Best practices for managing alerts

Follow these recommendations when designing alerts in Kloudfuse to ensure they fire reliably, remain actionable, and provide useful context for troubleshooting.

Configure Alerts with Min and Max Conditions

When creating alerts in Kloudfuse, use the Min, Max, and Last conditions carefully. Improper setup may cause alerts to miss critical events or trigger inconsistently.

Steps

Use Min when you want the alert to fire only if the minimum of all data points in the evaluation window crosses the threshold — i.e., use Min for "is above" (>). This guarantees the condition is true for every point in the range (no intermittent breaches).

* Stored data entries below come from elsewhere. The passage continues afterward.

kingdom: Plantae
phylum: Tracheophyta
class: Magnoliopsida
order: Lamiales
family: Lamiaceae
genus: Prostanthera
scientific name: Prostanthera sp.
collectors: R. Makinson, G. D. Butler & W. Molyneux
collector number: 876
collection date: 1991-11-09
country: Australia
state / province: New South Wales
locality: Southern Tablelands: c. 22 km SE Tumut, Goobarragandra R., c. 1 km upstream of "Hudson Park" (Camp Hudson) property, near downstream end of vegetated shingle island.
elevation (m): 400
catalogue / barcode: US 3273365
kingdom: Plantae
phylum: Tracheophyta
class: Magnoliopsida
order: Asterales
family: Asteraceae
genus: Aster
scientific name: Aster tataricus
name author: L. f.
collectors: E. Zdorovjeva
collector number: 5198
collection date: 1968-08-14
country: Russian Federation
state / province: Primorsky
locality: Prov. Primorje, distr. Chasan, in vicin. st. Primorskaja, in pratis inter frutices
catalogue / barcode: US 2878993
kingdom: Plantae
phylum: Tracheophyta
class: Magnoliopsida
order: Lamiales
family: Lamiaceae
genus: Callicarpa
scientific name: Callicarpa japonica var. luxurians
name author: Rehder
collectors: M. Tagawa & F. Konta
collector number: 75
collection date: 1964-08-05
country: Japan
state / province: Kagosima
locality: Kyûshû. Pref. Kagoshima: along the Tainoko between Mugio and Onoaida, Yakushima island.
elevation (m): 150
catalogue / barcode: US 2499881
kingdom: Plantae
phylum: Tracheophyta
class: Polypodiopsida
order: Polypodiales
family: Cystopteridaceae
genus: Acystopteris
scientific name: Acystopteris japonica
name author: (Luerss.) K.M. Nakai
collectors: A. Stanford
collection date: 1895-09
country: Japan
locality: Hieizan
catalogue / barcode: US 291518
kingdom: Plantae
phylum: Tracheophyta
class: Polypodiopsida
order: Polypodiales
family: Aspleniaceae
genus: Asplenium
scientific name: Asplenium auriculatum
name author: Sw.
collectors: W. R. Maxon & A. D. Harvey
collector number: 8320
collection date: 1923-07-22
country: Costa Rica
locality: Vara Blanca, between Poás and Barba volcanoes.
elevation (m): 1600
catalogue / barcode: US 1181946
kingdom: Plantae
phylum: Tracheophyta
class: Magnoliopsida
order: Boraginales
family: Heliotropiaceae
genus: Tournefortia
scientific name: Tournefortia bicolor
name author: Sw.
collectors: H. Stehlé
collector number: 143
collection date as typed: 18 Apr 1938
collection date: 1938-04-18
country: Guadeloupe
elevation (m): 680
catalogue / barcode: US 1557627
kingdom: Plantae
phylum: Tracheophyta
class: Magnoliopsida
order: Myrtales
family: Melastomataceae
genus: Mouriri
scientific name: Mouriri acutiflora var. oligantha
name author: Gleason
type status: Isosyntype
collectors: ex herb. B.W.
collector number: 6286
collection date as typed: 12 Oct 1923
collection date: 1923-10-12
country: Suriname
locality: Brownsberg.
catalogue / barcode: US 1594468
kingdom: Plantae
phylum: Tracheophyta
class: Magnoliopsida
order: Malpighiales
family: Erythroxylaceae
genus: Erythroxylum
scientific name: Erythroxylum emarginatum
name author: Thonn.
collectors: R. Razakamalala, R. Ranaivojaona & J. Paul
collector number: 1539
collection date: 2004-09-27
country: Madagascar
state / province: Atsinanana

  1. In the Set Condition section:

    • Select Min as the Trigger when option (use this for is above / > semantics).

    • Choose the query (for example, Query (a)).

    • Set the comparison rule, such as is above threshold over 5 minutes.

  2. Enter the Alert threshold value.

  3. Expand Configure Warning and Recovery Thresholds if needed.

  4. Under No data and error handling, select:

    • Evaluate as Zero → if data is missing.

    • Keep Last State → if there is an execution error or timeout.

      Example Min condition alert

Notes

  • Min: Use when you need is above behavior (minimum > threshold) — e.g., Get alerted if cpu going over 80% over 5 minutes but not for a spike

  • Max: Use when you need is below behavior (maximum < threshold) — e.g., Get alerted if total requests falls below a threshold which can happen after a new deployment.

  • Last: Use for point-in-time checks or spike detection when only the most recent sample matters. E.g. if you want to get alerted immediately for pod restart and don’t want to wait for it to auto heal

  • After initial setup, test the alert by adjusting the time range or threshold. If you temporarily used Evaluate as Zero to tune behavior, disable it once the alert is finalized.

Ensure Alerts Are Meaningful and Actionable

Set up alerts that are meaningful and actionable.

Consider the impact of having an alert configuration in your system with the following characteristics:

  1. Alerts are being constantly triggered.

  2. Alerts resolve themselves before someone can take action.

  3. Alerts don’t provide information on what the problem is.

  4. Alerts are a result of a problem that cannot be addressed by the team.

These situations inevitably result in your team ignoring ALL the alerts. Therefore, exercise good judgement in designing and implementing your alerting framework.

You can add links to an Alert to associate it with documentation that helps to troubleshoot the issue. Kloudfuse provides several options:

Link to a Runbook

Create and maintain instructions on how to proceed when the alert is triggered.

Link a Dashboard

To help with troubleshooting, associate a Dashboard with the Alert.

Link a Panel

Especially useful when working with large dashboards, link the alert to a specific panel in the Dashboard.